Kizzuwatna tarihi şuradan buradan elde edilen darmadağın bilgilerle, alelacele yamanmış bir bohçaya benzer. Bu bilgiler de, komşu ve çağdaş devlet veya kültür merkezlerinin yazılı kaynaklarından, yani Kültepe‟de ele geçen (Kayseri) Eski Asurca belgeler, Hititlerin başkenti Boğazköy – Hattuşa‟daki Hititçe, Hurrice ve Luvice belgelerden, Asur , Babil, Ugarit ve Mısır menşeli kaynaklardan, arkeolojik buluntular ve nihayet tarihi coğrafya açısından coğrafi ve jeolojik gözlemlerden elde edilmiştir. Ama bu bölgenin insanları en geç daha MÖ. 2000 yıllarında Mezopotamya'da icat edilen çivi yazısını tanıyorlardı ve o yazıyla gerek kendi dillerinde, gerekse o zamanların büyük devletlerinin diplomasi ve kültür dillerinde pekala yazmasını biliyorlardı.
Kizzuwatna
adı
Bu
isim Assurca‟daki Hilakku'dan kaynaklanmaktadır, ama ne anlama geldiği henüz
bilinmemektedir. Öyle anlaşılıyor ki, buraya her gelen hemen her kavim bölgeye
kendi adını vermiştir. Böylece bölgede MÖ. 1. binyılda kurulan yerel krallıklar
da çeşitli isimlerle anılmaktadır.

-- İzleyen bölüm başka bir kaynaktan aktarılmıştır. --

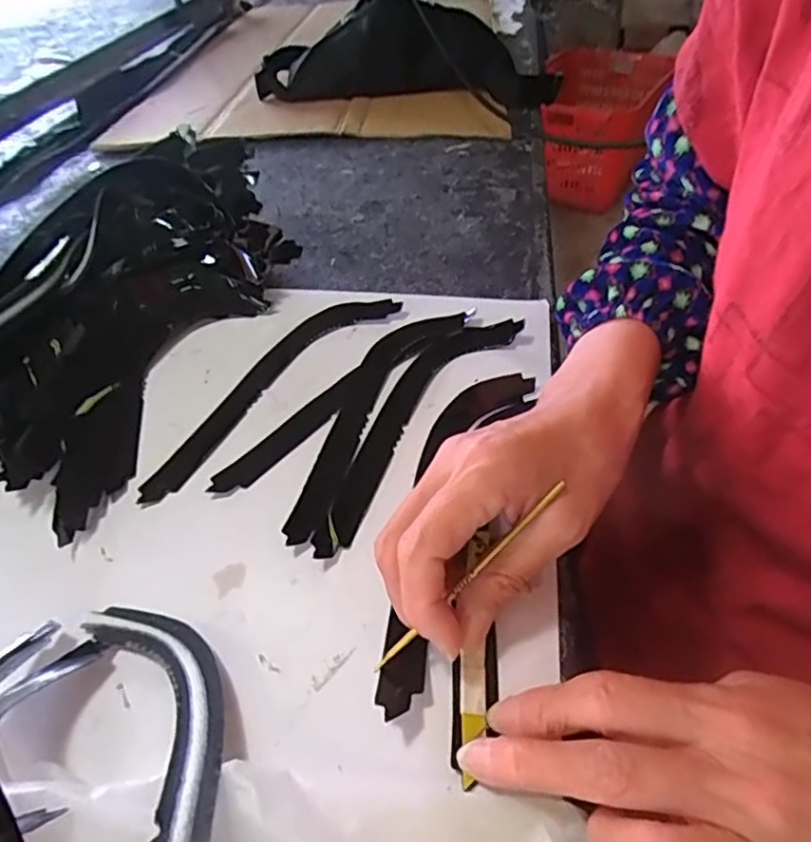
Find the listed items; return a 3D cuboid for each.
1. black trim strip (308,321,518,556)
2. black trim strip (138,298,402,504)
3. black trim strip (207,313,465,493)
[{"bbox_3d":[-0.001,-0.005,0.353,0.049,0.010,0.201,21,48,28],"label":"black trim strip"},{"bbox_3d":[-0.084,-0.028,0.384,0.044,0.008,0.210,23,49,29],"label":"black trim strip"},{"bbox_3d":[-0.035,-0.020,0.373,0.028,0.005,0.197,27,52,33],"label":"black trim strip"}]

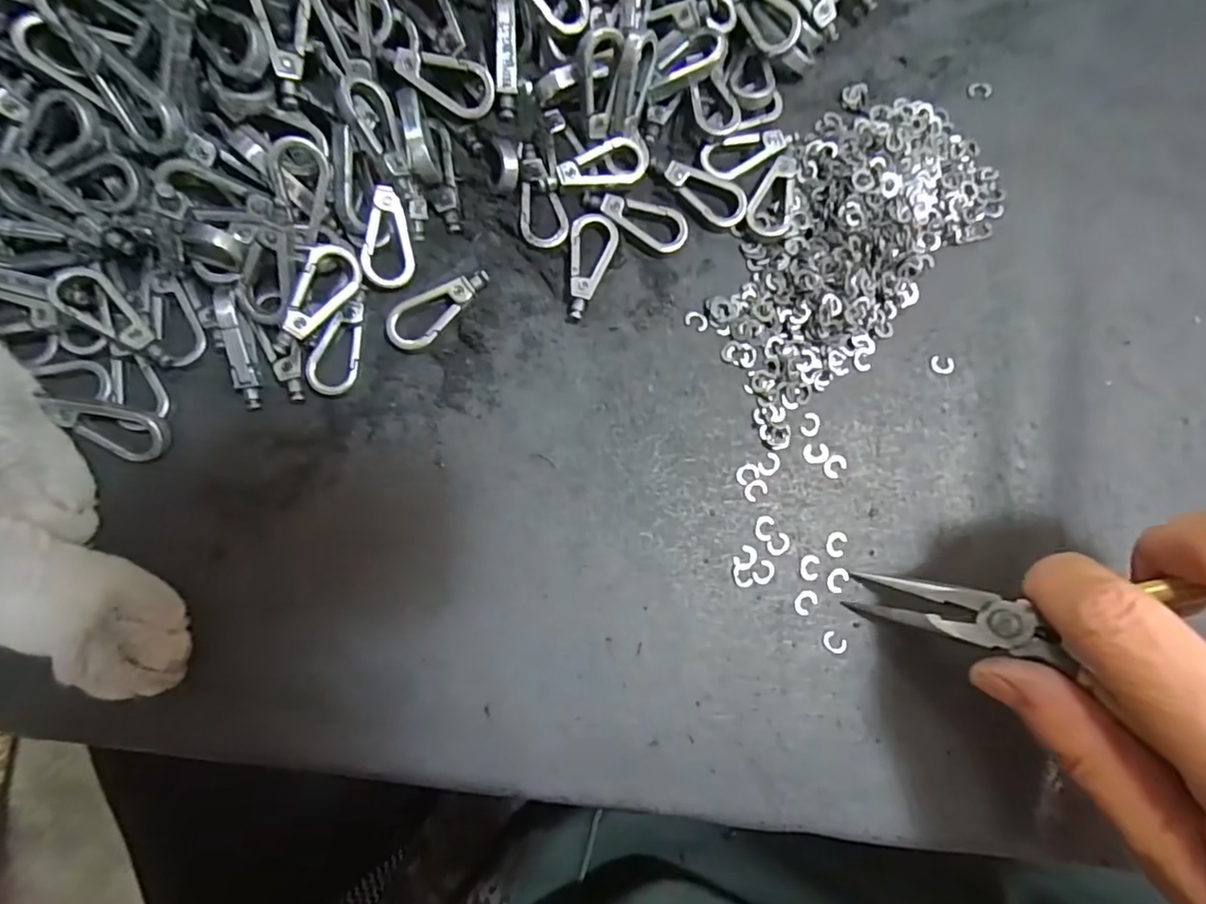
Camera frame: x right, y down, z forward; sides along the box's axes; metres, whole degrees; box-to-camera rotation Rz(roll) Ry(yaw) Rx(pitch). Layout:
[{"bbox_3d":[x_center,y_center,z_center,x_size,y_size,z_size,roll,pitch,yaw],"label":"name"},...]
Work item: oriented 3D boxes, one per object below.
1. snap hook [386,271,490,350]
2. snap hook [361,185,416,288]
[{"bbox_3d":[-0.054,-0.048,0.190,0.016,0.006,0.037,42,82,2],"label":"snap hook"},{"bbox_3d":[-0.069,-0.069,0.189,0.015,0.007,0.031,2,97,-4],"label":"snap hook"}]

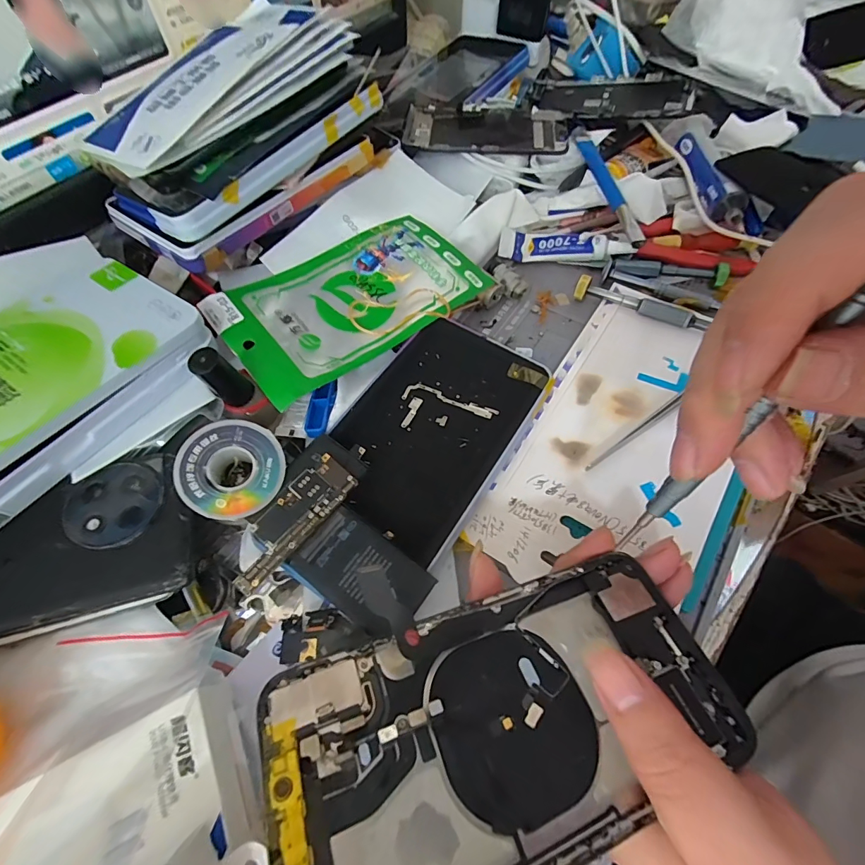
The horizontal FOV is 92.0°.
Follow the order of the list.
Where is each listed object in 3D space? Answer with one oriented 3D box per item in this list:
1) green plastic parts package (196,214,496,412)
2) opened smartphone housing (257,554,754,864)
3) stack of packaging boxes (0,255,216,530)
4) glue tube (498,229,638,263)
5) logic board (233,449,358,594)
[{"bbox_3d":[-0.056,-0.098,0.293,0.174,0.018,0.110,-33,71,-18],"label":"green plastic parts package"},{"bbox_3d":[0.026,0.097,0.142,0.155,0.009,0.073,-12,52,-17],"label":"opened smartphone housing"},{"bbox_3d":[-0.222,-0.020,0.217,0.114,0.035,0.192,34,68,19],"label":"stack of packaging boxes"},{"bbox_3d":[0.108,-0.154,0.342,0.102,0.023,0.026,7,62,6],"label":"glue tube"},{"bbox_3d":[-0.076,0.046,0.222,0.026,0.004,0.077,35,68,19],"label":"logic board"}]

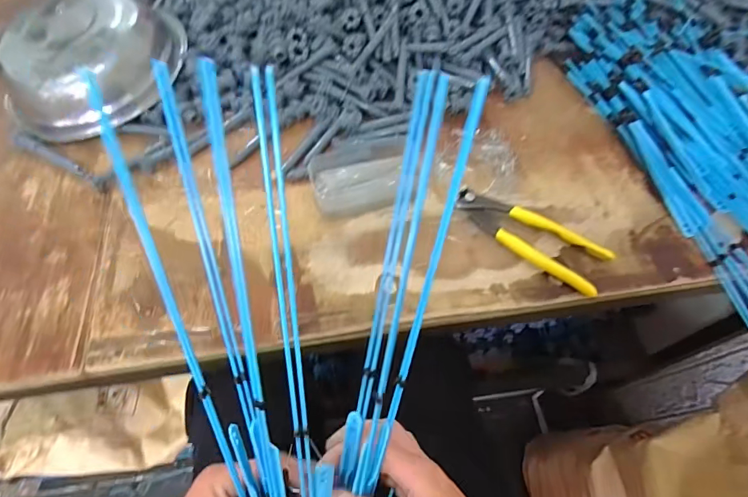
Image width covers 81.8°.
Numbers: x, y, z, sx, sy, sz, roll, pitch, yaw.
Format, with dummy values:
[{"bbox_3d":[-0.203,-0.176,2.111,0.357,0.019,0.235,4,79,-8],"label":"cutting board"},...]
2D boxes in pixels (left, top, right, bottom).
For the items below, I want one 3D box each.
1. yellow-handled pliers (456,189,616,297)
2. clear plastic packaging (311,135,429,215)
[{"bbox_3d":[0.157,-0.013,0.443,0.159,0.015,0.056,31,65,15],"label":"yellow-handled pliers"},{"bbox_3d":[-0.004,-0.085,0.472,0.127,0.021,0.087,-11,62,-8],"label":"clear plastic packaging"}]

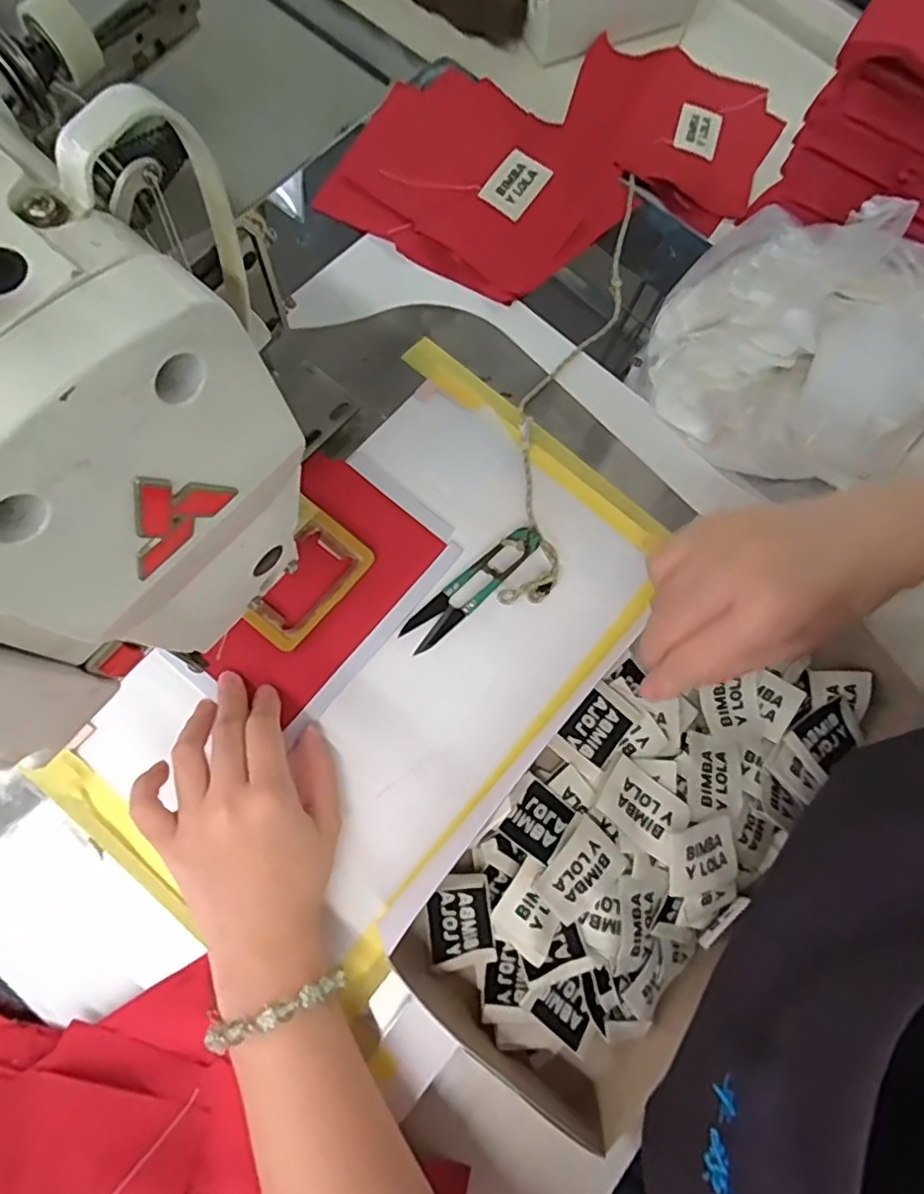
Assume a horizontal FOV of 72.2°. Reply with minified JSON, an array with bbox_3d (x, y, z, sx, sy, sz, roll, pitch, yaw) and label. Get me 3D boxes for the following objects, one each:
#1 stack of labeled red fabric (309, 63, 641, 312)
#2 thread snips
[{"bbox_3d":[0.015,-0.310,0.472,0.192,0.016,0.169,30,75,4],"label":"stack of labeled red fabric"},{"bbox_3d":[0.006,-0.007,0.391,0.103,0.007,0.022,-43,82,-13],"label":"thread snips"}]

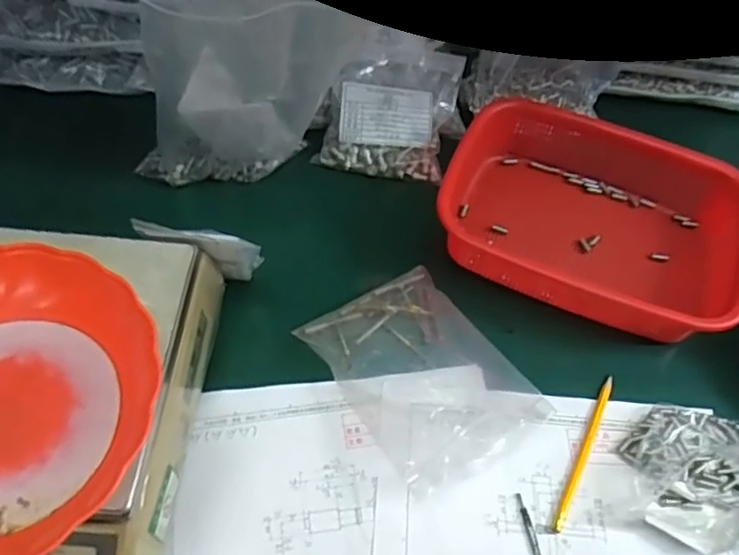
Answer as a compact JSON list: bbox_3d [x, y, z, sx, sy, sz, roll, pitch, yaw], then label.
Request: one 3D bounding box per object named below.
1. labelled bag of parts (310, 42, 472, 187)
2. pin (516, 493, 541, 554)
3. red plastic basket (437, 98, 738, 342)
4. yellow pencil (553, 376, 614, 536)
[{"bbox_3d":[0.026,-0.187,0.710,0.136,0.057,0.147,12,59,4],"label":"labelled bag of parts"},{"bbox_3d":[0.130,0.206,0.507,0.007,0.004,0.063,-6,60,-8],"label":"pin"},{"bbox_3d":[0.223,-0.071,0.630,0.281,0.063,0.207,18,59,6],"label":"red plastic basket"},{"bbox_3d":[0.186,0.149,0.542,0.009,0.004,0.145,26,60,11],"label":"yellow pencil"}]

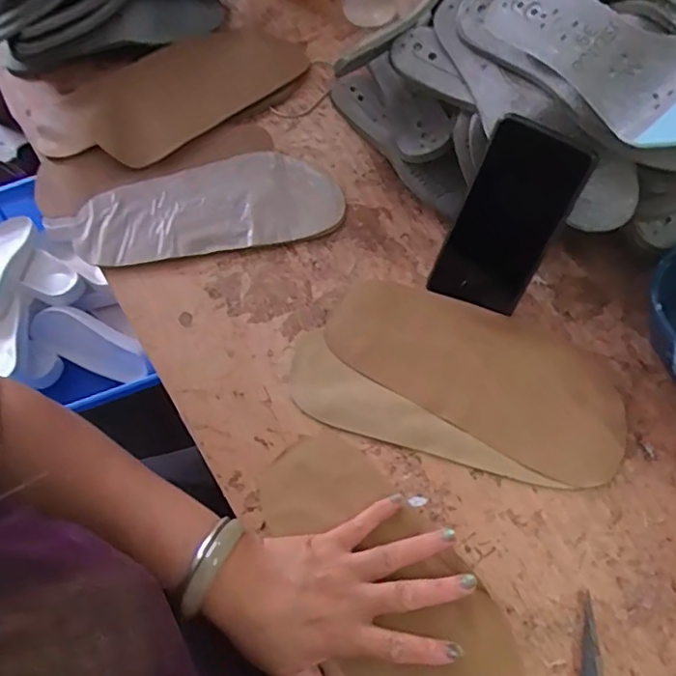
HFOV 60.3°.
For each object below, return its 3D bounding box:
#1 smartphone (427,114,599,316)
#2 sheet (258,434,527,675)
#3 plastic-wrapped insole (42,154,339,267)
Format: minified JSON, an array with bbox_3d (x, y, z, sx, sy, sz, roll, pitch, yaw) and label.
[{"bbox_3d":[0.132,-0.089,0.460,0.074,0.151,0.008,30,38,14],"label":"smartphone"},{"bbox_3d":[0.038,0.184,0.418,0.107,0.008,0.257,-31,66,-10],"label":"sheet"},{"bbox_3d":[-0.141,-0.126,0.570,0.279,0.008,0.108,-9,65,-1],"label":"plastic-wrapped insole"}]

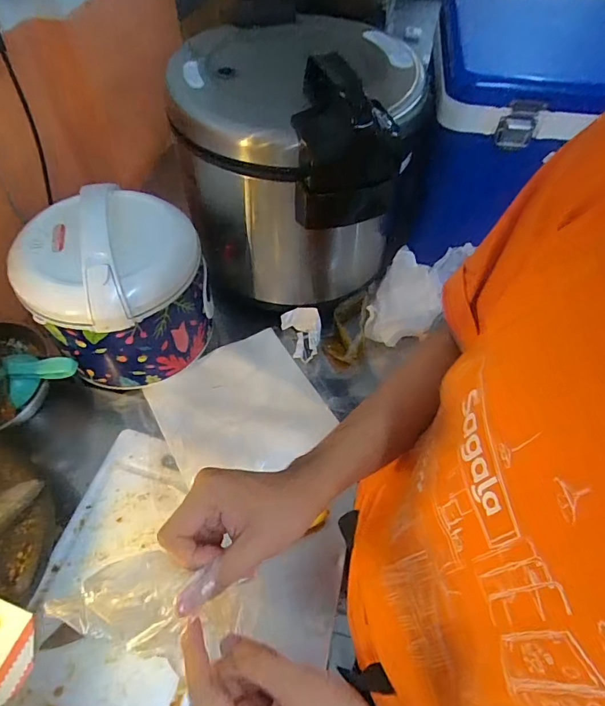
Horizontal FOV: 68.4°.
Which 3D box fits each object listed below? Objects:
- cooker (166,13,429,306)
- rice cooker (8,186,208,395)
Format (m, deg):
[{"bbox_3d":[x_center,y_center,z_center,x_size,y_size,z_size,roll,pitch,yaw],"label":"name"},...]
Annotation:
[{"bbox_3d":[-0.001,-0.330,0.763,0.363,0.355,0.384,1,56,-1],"label":"cooker"},{"bbox_3d":[-0.273,-0.095,0.708,0.232,0.233,0.238,1,56,-1],"label":"rice cooker"}]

Asurlular buralara Que, Hume , Kisuatni ,
Tabal , Unqi ve Hilakku derlerken, yerel krallar Azatiwataya vs. gibi isimler
veriyorlardı. Mısır kaynaklarında ise q.s.wa.d.na olarak geçer
Çukurova’nın
Tarihi Coğrafyası
MÖ.2.
binyılda Kizzuwatna ve M.Ö.1. binyılda da Cilicia bölgesi , günümüz Çukurova‟sının
aksine, kesinlikle daha geniş bir coğrafi alanı kapsamaktaydı. Cilicia Trachea (
Aspera ) ve Compestris olarak ikiye ayrıldığı M.Ö.1. binyıldaki sınırları aşağı
yukarı bilinmekle birlikte, M.Ö.2. binyılda kapsadığı alanı tespit etmek
oldukça güçtür. Çünkü, bir çok bölgede
olduğu gibi, Kizzuwatna'nın da bir çekirdek sahası, bir de batı, kuzey ve doğusunda
tampon bölgeleri, geçici genişleme alanları vardır. Tabii ki bu tampon bölgeler
siyasi gelişmeler ve güç dengelerine göre gel- git yapıyordu.
Yerli
Kizzuwatna halkı
Bu bölgenin yerleşim tarihi hakkındaki bilgiler kıt olmakla birlikte,
yer, şahıs ve tanrı adlarından hareketle, burada oturan halkın en eski
devirlerden itibaren karışık bir demografik yapıya sahip olduğu anlaşılmakta,
asıl yerli yanında üstün bir Hurri çoğunluğu , bunun yanında Luvilerin ve Sami
kavimlerin varlığı gözlenebilmektedir. Keza çok sayıdaki yerleşim yerinin
dağılışı ve eski isimlerin belirlenmesi de Kizzuwatna tarihi coğrafyasının
öteden beri baş ağrıtan meselelerinden birdir.
……
Yerüstü
araştırmaları, Eski Asur Ticaret Kolonileri Çağının Kizzuwatna'da, Orta Anadolu'da
olduğu gibi yaygın bir yangın iziyle kapanmadığını göstermektedir. Yani burada Orta
Anadolu'ya olan Hitit göçleri gibi yıkıcı , yakıcı bir göç dalgası gelmemiştir;
gelse bile bu göç barışçıl olmuştur. Bu göç eden insanlar büyük bir ihtimalle
Hurriler idi ve kendileri bir kültür kavmi olarak pek savaşkan bir toplum
değildi. O sırada Çukurova‟nın hangi adla anıldığı belli değildir. Ben şahsen,
Telipinu – Fermanında, Kral Ammuna Devrinde o zamanlar düşman ülkeler arasında
ve Zagga, Matila, Galmiya, Arzawa, Šallapa, Parduwata ve Ahulašša yanında bir
defa geçen Adaniya kentinin Kizzuwatna ile eşitlenmesi gerektiği savına katılamıyorum.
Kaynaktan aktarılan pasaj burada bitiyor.